ウィリアム・ピーター・ブラッティ


「エクソシスト」(創元推理文庫)

女優クリスの娘リーガンを突如襲う異変。ひとりでに揺れ動くベット。部屋を包む冷気。そして少女は激しく変貌し、男の声で叫ぶ。彼女に何が起きたのか? だが、汚辱に満ちた黒ミサの痕跡が教会で発見され、クリスの友人である映画監督が惨殺されるに至って、事態は《悪魔憑き》の様相を見せはじめた。クリスは神父カラスに助けを求めたが、そのときはまだ知らなかった......目の前で善と悪との闘争がはじまろうとしてることに!

 映画によって本格的に火がついた作品ですが、元々発表時にもベストセラー入りしてたんですねコレ。映画の印象強いな。つーかたいていの方はこの作品に関して背面階段歩きしか知らないでしょうね。

 ストーリーに関しても、『少女に乗り移った悪魔を神父が祓う』という大枠が知られてるだけなんじゃないでしょうか。たとえこの作品に触れたコトのない人でも、内容をきっとそう把握してるはず。僕もそう思ってました。

 ホラーというジャンルに『恐怖』を求めるのはもう諦めてる僕ですが、この作品は引き込まれるように読み進めるコトが出来ました。とは言っても『恐怖』に関しては他のホラー作品と同様微妙な読後感だったのですが、思いのほか衒学部分が多く、しかもそれが楽しめたのが収穫。
------------------------------------------------------------
#### 作業内容
1. 「エクソシスト」の感想文のうち、「女優クリスの娘リーガンを突如」から始まり「歩きしか知らないでしょうね。」で終わる部分を書き写せ。
2. 「エクソシスト」の感想文で、筆者が収穫だったと述べているのは何か。
3. 「エクソシスト」の感想文を、最後の文の後から引き継いで書き進めよ。
------------------------------------------------------------
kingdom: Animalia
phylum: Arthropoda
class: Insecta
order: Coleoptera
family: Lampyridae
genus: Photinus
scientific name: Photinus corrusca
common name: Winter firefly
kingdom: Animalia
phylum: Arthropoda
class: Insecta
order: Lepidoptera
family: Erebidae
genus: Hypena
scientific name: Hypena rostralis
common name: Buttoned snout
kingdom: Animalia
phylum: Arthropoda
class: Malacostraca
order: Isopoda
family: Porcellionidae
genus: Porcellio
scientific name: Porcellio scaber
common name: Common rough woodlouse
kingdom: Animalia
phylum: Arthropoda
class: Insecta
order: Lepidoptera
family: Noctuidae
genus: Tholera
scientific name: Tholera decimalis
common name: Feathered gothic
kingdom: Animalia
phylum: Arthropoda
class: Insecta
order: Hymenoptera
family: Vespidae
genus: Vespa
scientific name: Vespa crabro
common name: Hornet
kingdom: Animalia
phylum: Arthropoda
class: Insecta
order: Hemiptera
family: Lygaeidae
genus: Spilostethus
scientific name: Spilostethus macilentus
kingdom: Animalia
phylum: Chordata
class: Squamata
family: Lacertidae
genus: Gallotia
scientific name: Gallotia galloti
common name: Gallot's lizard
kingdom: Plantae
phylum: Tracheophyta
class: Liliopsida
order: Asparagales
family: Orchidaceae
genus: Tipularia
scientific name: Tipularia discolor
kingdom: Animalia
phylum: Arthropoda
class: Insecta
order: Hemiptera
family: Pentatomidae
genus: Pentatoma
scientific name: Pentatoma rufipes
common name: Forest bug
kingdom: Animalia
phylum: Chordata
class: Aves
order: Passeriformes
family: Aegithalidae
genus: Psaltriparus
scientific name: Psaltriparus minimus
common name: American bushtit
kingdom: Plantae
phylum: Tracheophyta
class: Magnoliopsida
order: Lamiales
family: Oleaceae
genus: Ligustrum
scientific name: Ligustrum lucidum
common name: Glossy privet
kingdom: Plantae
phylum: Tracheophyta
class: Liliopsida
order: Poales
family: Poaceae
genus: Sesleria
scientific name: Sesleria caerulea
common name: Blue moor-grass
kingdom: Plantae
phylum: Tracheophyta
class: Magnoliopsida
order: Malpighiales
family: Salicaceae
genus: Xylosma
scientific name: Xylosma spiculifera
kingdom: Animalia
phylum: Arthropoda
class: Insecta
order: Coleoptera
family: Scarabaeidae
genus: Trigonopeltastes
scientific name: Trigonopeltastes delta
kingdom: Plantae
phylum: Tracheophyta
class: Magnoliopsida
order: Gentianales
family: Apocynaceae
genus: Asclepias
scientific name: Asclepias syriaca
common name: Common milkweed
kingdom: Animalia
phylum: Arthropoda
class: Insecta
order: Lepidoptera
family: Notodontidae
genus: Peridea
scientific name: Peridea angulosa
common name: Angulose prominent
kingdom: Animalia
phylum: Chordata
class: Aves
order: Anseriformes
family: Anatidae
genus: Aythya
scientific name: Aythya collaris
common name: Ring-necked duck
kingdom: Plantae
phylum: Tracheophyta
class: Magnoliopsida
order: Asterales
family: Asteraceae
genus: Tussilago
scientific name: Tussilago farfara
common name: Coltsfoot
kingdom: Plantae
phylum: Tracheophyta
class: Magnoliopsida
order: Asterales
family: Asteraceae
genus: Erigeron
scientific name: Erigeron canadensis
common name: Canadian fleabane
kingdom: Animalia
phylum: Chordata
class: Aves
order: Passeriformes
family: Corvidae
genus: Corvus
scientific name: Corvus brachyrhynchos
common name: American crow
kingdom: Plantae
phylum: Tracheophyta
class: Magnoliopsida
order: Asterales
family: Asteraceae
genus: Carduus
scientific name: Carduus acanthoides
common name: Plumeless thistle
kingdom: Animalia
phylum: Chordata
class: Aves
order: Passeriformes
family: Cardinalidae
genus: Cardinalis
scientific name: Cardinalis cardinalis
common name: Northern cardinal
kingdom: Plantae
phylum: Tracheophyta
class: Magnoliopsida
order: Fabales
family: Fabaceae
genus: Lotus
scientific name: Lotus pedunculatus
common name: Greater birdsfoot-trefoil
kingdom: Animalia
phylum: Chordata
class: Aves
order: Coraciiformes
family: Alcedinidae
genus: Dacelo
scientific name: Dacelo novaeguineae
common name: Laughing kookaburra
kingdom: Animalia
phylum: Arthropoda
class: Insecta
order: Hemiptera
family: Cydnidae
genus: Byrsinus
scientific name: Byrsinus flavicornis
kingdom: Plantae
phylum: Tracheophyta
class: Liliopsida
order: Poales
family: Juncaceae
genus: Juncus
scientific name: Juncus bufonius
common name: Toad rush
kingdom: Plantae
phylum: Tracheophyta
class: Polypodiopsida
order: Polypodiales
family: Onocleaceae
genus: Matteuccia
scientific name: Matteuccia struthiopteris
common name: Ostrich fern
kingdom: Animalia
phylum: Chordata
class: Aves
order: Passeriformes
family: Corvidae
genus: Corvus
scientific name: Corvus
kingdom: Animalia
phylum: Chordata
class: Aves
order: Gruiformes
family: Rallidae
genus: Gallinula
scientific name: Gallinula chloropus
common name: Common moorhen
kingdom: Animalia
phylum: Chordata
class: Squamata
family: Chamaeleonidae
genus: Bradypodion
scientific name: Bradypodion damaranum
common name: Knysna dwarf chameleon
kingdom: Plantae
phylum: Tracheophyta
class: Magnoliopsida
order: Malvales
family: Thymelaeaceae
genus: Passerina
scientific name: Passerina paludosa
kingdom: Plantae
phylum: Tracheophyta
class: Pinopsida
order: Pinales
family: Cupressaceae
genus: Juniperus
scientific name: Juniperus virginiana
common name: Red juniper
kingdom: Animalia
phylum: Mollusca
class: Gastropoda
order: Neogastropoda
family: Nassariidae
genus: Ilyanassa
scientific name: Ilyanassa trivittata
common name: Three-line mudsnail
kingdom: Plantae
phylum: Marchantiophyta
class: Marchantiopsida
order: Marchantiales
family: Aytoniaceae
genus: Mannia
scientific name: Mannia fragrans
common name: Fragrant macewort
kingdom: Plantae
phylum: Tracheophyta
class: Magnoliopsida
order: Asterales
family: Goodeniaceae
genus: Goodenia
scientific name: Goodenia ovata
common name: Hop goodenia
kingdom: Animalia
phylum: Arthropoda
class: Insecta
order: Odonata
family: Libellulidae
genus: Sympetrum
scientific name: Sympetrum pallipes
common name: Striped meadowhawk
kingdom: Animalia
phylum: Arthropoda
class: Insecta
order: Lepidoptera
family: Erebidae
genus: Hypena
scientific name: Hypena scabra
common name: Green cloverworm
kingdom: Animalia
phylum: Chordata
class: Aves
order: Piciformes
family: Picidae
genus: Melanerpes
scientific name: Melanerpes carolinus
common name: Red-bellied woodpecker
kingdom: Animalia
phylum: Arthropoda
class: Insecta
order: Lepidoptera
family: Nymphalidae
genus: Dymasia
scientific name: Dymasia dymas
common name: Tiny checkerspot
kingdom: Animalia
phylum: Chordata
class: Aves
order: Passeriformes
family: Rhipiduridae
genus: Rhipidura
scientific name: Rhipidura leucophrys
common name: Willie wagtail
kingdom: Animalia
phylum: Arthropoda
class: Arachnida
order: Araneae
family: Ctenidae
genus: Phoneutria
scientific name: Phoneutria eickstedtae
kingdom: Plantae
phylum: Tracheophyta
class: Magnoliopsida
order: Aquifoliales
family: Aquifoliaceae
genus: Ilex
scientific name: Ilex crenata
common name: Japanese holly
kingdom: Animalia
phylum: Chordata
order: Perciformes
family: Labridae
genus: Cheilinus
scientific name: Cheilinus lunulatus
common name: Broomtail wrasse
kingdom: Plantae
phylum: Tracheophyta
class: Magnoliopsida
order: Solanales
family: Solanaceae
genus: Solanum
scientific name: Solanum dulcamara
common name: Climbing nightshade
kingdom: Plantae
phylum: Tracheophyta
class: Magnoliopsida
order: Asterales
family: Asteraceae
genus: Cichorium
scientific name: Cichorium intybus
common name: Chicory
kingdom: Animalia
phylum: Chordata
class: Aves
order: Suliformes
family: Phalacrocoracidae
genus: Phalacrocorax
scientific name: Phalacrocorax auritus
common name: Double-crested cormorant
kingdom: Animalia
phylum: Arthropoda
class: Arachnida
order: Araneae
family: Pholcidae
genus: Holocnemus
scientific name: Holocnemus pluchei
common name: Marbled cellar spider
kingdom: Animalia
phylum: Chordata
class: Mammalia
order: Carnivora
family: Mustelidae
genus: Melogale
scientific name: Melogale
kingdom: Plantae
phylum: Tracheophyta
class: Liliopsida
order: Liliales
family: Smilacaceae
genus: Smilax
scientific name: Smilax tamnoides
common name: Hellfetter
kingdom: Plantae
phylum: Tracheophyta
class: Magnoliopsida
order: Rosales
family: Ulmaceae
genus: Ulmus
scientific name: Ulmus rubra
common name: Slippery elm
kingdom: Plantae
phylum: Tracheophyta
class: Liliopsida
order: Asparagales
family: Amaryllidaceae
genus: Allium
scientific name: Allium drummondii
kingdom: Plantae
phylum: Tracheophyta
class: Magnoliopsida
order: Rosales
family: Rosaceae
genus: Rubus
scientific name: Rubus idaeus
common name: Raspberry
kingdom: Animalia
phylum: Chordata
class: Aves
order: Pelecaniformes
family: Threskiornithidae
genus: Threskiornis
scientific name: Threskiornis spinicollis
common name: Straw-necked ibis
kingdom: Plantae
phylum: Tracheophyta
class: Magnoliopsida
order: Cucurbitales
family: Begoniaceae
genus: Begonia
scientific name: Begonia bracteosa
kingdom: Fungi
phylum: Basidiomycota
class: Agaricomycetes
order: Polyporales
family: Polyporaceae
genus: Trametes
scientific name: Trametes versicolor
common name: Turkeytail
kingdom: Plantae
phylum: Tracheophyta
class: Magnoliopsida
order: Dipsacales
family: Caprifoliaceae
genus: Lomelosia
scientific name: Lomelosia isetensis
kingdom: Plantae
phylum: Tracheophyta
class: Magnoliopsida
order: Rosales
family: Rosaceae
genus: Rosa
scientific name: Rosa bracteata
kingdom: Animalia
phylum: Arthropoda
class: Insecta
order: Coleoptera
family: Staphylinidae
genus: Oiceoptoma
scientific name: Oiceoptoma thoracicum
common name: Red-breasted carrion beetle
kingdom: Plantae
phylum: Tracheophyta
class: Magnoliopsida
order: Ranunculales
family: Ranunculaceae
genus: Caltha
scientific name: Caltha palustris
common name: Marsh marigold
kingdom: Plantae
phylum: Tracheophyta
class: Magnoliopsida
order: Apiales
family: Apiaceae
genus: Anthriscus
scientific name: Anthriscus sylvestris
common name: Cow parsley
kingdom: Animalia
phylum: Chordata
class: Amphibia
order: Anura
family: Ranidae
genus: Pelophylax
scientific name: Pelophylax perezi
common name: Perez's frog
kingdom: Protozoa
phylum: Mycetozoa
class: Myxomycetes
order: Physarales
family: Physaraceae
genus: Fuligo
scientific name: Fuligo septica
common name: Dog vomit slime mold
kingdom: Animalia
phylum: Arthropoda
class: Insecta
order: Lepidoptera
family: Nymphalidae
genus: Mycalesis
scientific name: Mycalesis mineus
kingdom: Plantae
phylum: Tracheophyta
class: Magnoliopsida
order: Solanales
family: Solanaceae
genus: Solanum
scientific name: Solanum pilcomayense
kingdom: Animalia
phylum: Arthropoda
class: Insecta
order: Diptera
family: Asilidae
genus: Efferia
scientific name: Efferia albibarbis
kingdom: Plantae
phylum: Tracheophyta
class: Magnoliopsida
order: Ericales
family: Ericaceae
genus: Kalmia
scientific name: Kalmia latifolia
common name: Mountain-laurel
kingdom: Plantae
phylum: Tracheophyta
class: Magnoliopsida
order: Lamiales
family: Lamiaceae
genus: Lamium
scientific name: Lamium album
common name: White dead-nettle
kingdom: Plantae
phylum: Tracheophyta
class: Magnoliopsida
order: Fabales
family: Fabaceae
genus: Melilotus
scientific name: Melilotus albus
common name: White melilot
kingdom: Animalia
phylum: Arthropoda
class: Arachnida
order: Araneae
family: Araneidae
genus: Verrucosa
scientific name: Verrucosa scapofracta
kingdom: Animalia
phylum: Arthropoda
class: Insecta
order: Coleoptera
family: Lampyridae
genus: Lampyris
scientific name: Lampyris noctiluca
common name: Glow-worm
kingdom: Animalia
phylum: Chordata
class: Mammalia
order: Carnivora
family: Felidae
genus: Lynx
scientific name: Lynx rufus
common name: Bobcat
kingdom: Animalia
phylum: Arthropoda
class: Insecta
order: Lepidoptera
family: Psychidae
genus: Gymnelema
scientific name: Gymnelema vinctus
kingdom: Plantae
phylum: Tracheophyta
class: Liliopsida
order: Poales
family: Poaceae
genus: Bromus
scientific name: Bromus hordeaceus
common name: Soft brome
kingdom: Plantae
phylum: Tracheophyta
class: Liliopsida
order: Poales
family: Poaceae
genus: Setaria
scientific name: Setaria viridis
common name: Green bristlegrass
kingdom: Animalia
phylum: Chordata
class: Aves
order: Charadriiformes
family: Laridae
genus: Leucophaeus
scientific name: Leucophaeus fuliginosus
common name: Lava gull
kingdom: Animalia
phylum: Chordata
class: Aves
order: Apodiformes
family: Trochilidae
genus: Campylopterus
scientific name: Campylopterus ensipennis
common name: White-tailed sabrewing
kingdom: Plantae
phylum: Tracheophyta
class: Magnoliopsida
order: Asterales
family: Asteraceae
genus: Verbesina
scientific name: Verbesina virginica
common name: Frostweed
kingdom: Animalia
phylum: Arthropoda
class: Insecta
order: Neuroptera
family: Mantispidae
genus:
------------------------------------------------------------
#### 解答一覧
1.
女優クリスの娘リーガンを突如襲う異変。ひとりでに揺れ動くベット。部屋を包む冷気。そして少女は激しく変貌し、男の声で叫ぶ。彼女に何が起きたのか? だが、汚辱に満ちた黒ミサの痕跡が教会で発見され、クリスの友人である映画監督が惨殺されるに至って、事態は《悪魔憑き》の様相を見せはじめた。クリスは神父カラスに助けを求めたが、そのときはまだ知らなかった......目の前で善と悪との闘争がはじまろうとしてることに!

 映画によって本格的に火がついた作品ですが、元々発表時にもベストセラー入りしてたんですねコレ。映画の印象強いな。つーかたいていの方はこの作品に関して背面階段歩きしか知らないでしょうね。

2. 思いのほか衒学部分が多く、しかもそれを楽しめたこと。

3.
 神父カラスの造型がイイです。作品への『少女に乗り移った悪魔を神父が祓う』という漠然とした印象から、あれこれテキトーなコト言って聖水やら念仏やら唱える役割だろうと思ってたのですが、このカラス神父は精神科医でもあり、「神父様お助けを! 娘に悪魔が取り憑いてしまったのです」と助けを乞うクリスに対して、

いやぶっちゃけ悪魔なんていないですから。奥さんイイ歳して何言ってるんですか。それ多重人格か何かでしょ。(意訳)

ぐらいの返答をしてて超意外でした。クール過ぎる。イエズス会神父の態度じゃねえ。

 そんな感じで、神父が少女リーガンの変貌に対して何かしらの『医学的に合理的な解釈』を下すと、新たな様相をリーガンが見せ今までの解釈では説明が付かなくなる、そこでその新しい様相をも含めて更に別の解釈を立てる、この繰り返し部分に精神医学的な衒学が含まれてて興味深く読めました。

 もちろんホラー作品としても体裁は整ってて、ある意味背面歩きが全ての映画版とは異なり、様々な側面から観賞するに耐えうる作品です。